IntermediateHeader stHeader;
double latitude;
eDecoderStatus = clHeaderDecoder.Decode(pucFrameBuffer, stHeader, stMetaData);
if (eDecoderStatus == STATUS::SUCCESS)
{
// Remember to skip over the header before casting
pucFrameBuffer += stMetaData.uiHeaderLength;
if (stMetaData.usMessageId == 42/*BESTPOS*/) {
auto bestposLog = reinterpret_cast<struct BESTPOS*>(pucFrameBuffer);
latitude = bestposLog->latitude;
}
}We format our C++ code using Clang-Format as it provides a well-defined set of rules and conventions that make it easier for developers to collaborate on and understand a codebase. Additionally, adhering to this styling guide helps catch potential coding errors and reduces the likelihood of introducing bugs through inconsistent formatting.

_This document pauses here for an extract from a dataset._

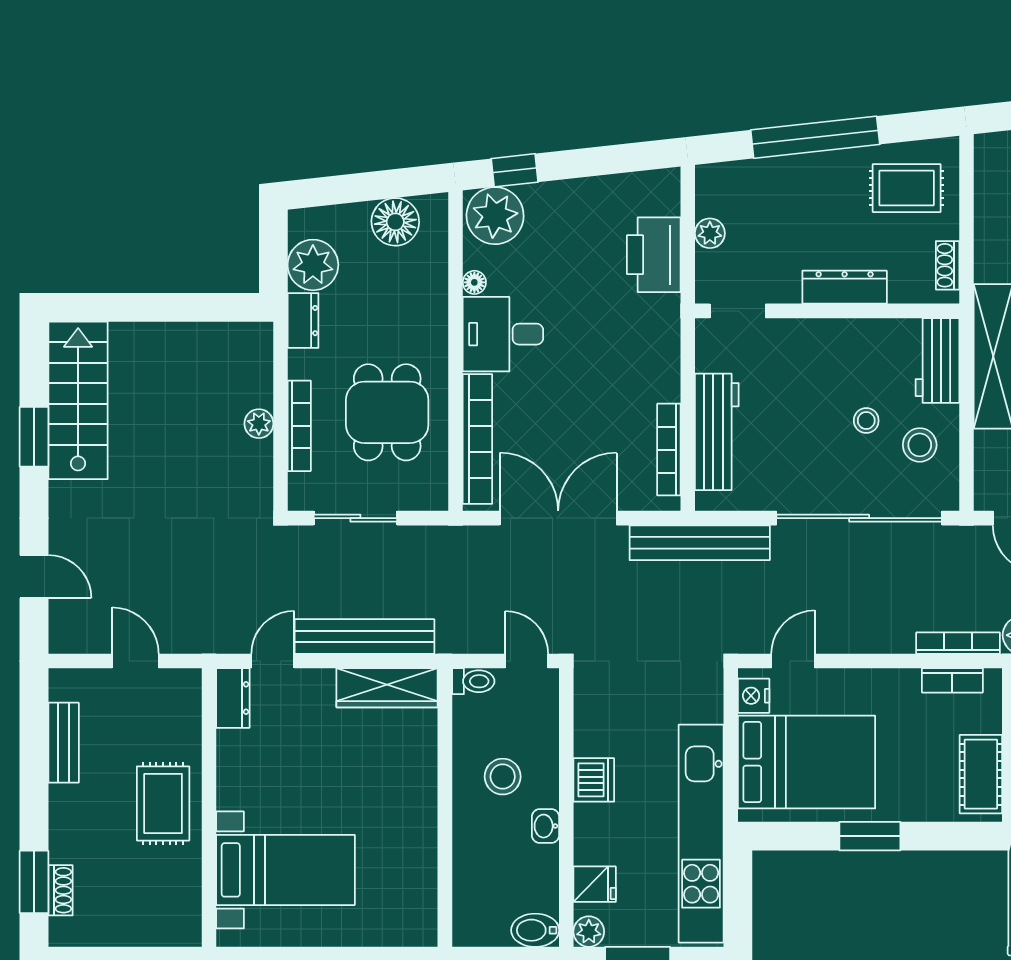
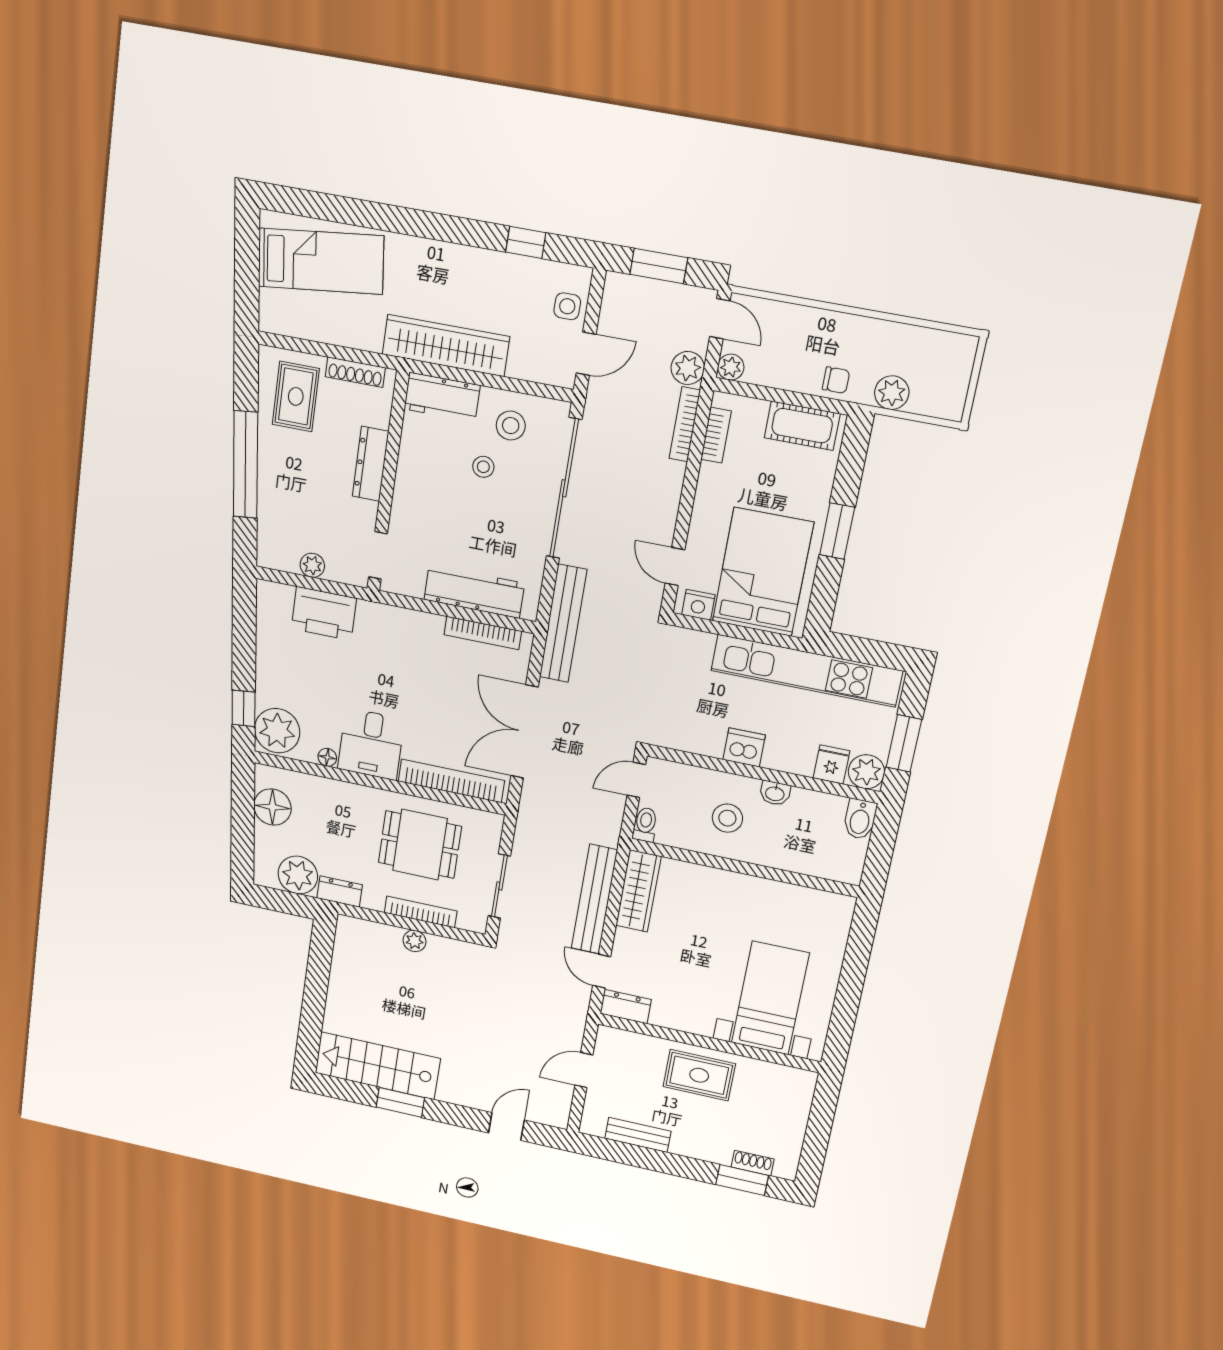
shoe rack: (948, 265) -> (355, 372), width x1.43
plant: (589, 932) -> (866, 772), width x1.38, depth x1.38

If the code in a pull request does not match the style rules defined in our .clang-format file, the pipeline will fail and you will have to correct any discrepancies.
Non-C++ files are more loosely formatted using EditorConfig. Failures in the EditorConfig pipeline stage will have more information than Clang-Format, so manual fixes are a bit easier.
You can install llvm and clang-format via the builds page. However, Visual Studio has built-in clang-format support since 2017, as described here.
The shortcuts below can be used to apply format settings to individual files.
-
Visual Studio:
Ctrl+K,Ctrl+D -
VS Code:
Shift+Alt+F
If you are using linux, you simply use the commands below to install clang-format and apply the settings.
sudo apt install clang-format
find src examples \( -name '*.cpp' -o -name '*.hpp' \) -exec clang-format -Werror --style=file -i {} +
Regression testing is a naive form of testing in that it will fail for all functional changes, even if they are intentional. When you have intentional changes in an MR, you can simply update the files in regression/targets in your MR.
To see the regression differences, you can download the artifacts from the failed pipeline, copy the artifacts from the regression folder and diff them with the artifacts in the regression/targets folder. One way to do this is just copy-paste them in, and then look at the git diff.
Currently, we do not guarantee API stability as development progresses. While we intend to minimize the frequency of changes that cause old things to break, please be aware that we retain the right to add, remove, or modify components.
This project is licensed under the MIT License - see the LICENSE file for details.